> **ACTION ITEM**
Beginning with the line that holds "configurations.", set down each line of the data below through the very last, exactly as given, and nothing beyond that.

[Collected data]

_ _ _ _ _ _ _

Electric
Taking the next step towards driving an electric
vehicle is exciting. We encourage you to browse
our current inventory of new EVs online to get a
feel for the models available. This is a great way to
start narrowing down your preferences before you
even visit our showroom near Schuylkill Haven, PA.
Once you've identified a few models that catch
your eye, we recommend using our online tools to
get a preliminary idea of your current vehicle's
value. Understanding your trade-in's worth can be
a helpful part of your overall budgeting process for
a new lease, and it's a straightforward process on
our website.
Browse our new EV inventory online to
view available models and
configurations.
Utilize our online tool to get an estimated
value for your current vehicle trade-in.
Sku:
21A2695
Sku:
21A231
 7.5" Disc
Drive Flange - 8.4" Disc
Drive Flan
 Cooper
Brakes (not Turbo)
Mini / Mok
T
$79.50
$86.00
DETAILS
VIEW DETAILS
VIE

_ _ _ _ _ _ _

> **RESULT FOR THIS TASK**
configurations.
Utilize our online tool to get an estimated
value for your current vehicle trade-in.
Sku:
21A2695
Sku:
21A231
 7.5" Disc
Drive Flange - 8.4" Disc
Drive Flan
 Cooper
Brakes (not Turbo)
Mini / Mok
T
$79.50
$86.00
DETAILS
VIEW DETAILS
VIE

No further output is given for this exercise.